Monday, December 14, 2020

"I don't need Mank in my life right now"

That quote wasn't from me. I liked Mank, after a slow start.

It was from my wife, who didn't make it through the slow start.

To be fair, she wasn't expecting to. I'd been holding her feet to the fire to watch the movie, and she relented Saturday night. I should probably clarify that. I asked on Friday night when she might want to schedule watching it, and when she hadn't come back to me with a definitive answer by Saturday night, I asked again. She doesn't like to be pressured in these situations, but it had been out a whole week and I wanted to get it watched.

She did what's become a somewhat frequent occurrence for her: She said she'd start the movie and then "peel off" (a phrase we use for going our own way for the evening) if she wasn't feeling it. Often this is a good way for her to ultimately watch the whole movie, but with the two-hour-and-12-minute Mank, I knew it would never happen.

What especially doomed this one, other than that she could certainly think of better ways to spend her Saturday night, was not the length, but Mank itself.

Mank is one of a sizeable number of movies released this year that, through no fault of their own, feel out of sync with the moment we live in. While there are quite a number of movies that have felt quite 2020 -- either because of contagion, quarantine or racial inequality -- that's not exactly what I'm talking about here. Those movies can be too on the nose, or for people like my wife, serve as way too much of a reminder of things she wants a distraction from -- especially on a Saturday night.

And this isn't because Mank doesn't speak to this moment. It does, in a number of ways. Central to the story is a California gubernatorial election between Frank Merriam and Upton Sinclair in 1934, in which Sinclair was branded as a socialist, and Merriam ended up winning. This was allegedly the basis for the political themes of Citizen Kane, which Herman J. Mankiewicz would later write. It was interesting to see that studio execs like Louis B. Mayer and Irving Thalberg were unapologetically and outwardly Republican, a position they would probably never take today, even if it was how they really felt. In the course of defeating Sinclair, MGM secures the services of one of the film's few fictitious characters, Shelly Metcalf, to film newsreels of people telling the camera why they intend to vote for Merriam -- even though half of the people are actors. A liberal just looking for his big break as a director, Metcalf kills himself when he sees what his "fake news" has wrought. 

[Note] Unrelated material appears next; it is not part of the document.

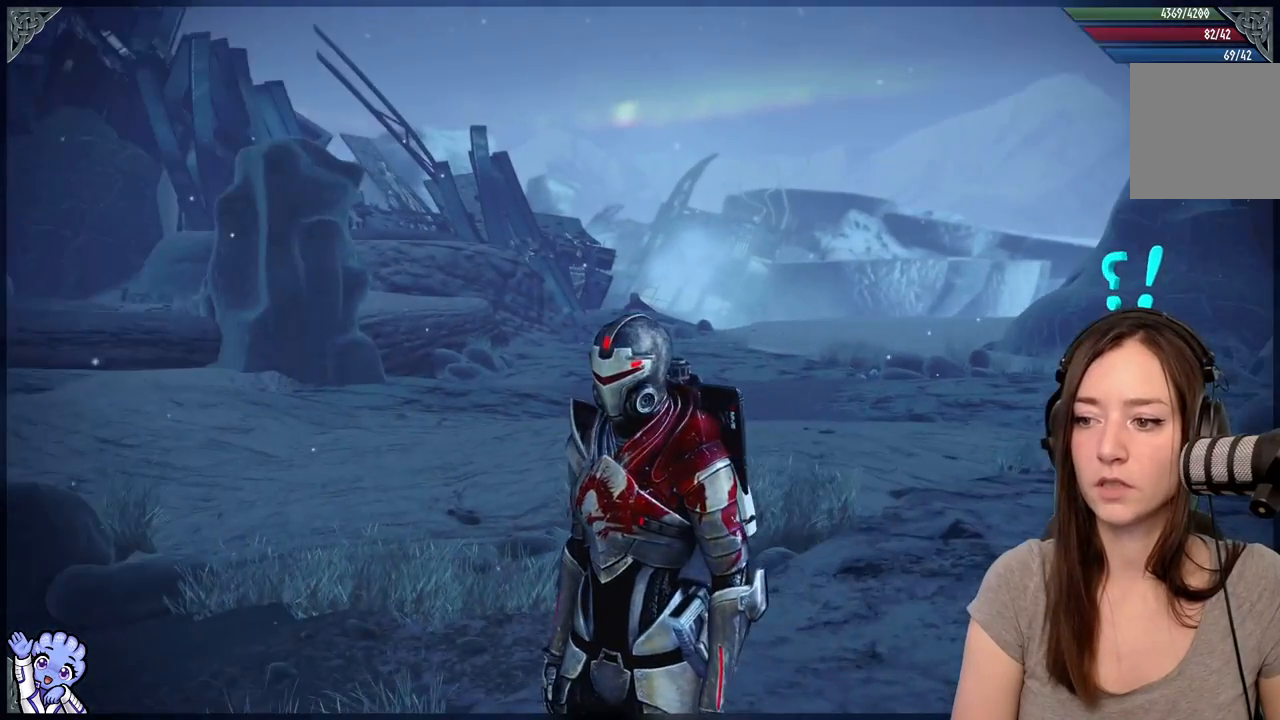
{"buttons": [], "left_stick": "up-left", "right_stick": "center", "events": [[100, "left_stick", "up"], [250, "right_stick", "down-right"], [383, "right_stick", "center"], [483, "left_stick", "up-left"]]}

No, the real disassociating element in this movie for my wife was that it dealt with a bunch of old white men squabbling over credit for, and whether to make, a movie taking down another old white man.

Of course, they weren't old at the time. But having the movie set 80 years in the past makes them "old" in another sense, like you'd talk about the concerns of the old world.

I don't want to be reductive when I characterize my wife's perspective on Mank. She believes Citizen Kane is a masterpiece and she could tell right away that this was a handsome and immaculately made film. What's more, she's not the type of person who rejects the canon, literary or cinematic, because it was made largely by white men, either old white men or "old" white men.

But I get it. Now may not be the time. Saturday night specifically was not the time for her to watch Mank, but 2020 -- or even the 21st century -- may also not be the time for her to watch it. 

The next thoughts are mine, not hers. In a week in which we have just learned of yet another shooting of a Black man -- who was armed, but with a legal right to carry, and it seems like the only thing he was actually carrying in his hands at the time was a Subway sandwich -- it's just not Mank's time. Even as I was watching and appreciating the film on a technical level, even eventually on a character level, I just couldn't get it out of my head that certain art just feels like a relic this year. 

Mank is literally supposed to feel like a relic. My wife noted, with some annoyance, that they put so-called "cigarette burns" on the film stock (remember Fight Club) to fetishistically remind us of period filmmaking. But there are ways that it is also representative of old thought processes that you just can't reconcile in this moment in time.

It remains to be seen how Mank will do at the Oscars, though it is rather pointedly preparing itself for disappointment by reminding us that Citizen Kane was nominated for nine Oscars and won only one -- the one Herman Mankiewicz and Orson Welles fought over. If you were cynical, you'd say that David Fincher was also suggesting that his film is the best of 2020, which means its Oscar victories will be similarly paltry.

The Oscars do love celebrating their own history, though, which is why Mank is certain to get a lot of technical nominations, plus ones for Gary Oldman, Fincher himself, and maybe even Fincher's deceased father, who wrote the script. (And though the script originated years ago and likely underwent significant changes in the interim, it's no surprise, given the film's themes, that Jack Fincher has the only screenwriting credit.)

However, I do hope that in 2020, the Academy sees its way to finding something that better represents what we've been through in 2020. The movie rooting for the triumph of good over fascism isn't really enough for it to be progressive in the way that a 2020 best picture winner will hopefully be. A 2020 best picture really needs to show us the faces, on screen, of people other than just old white men.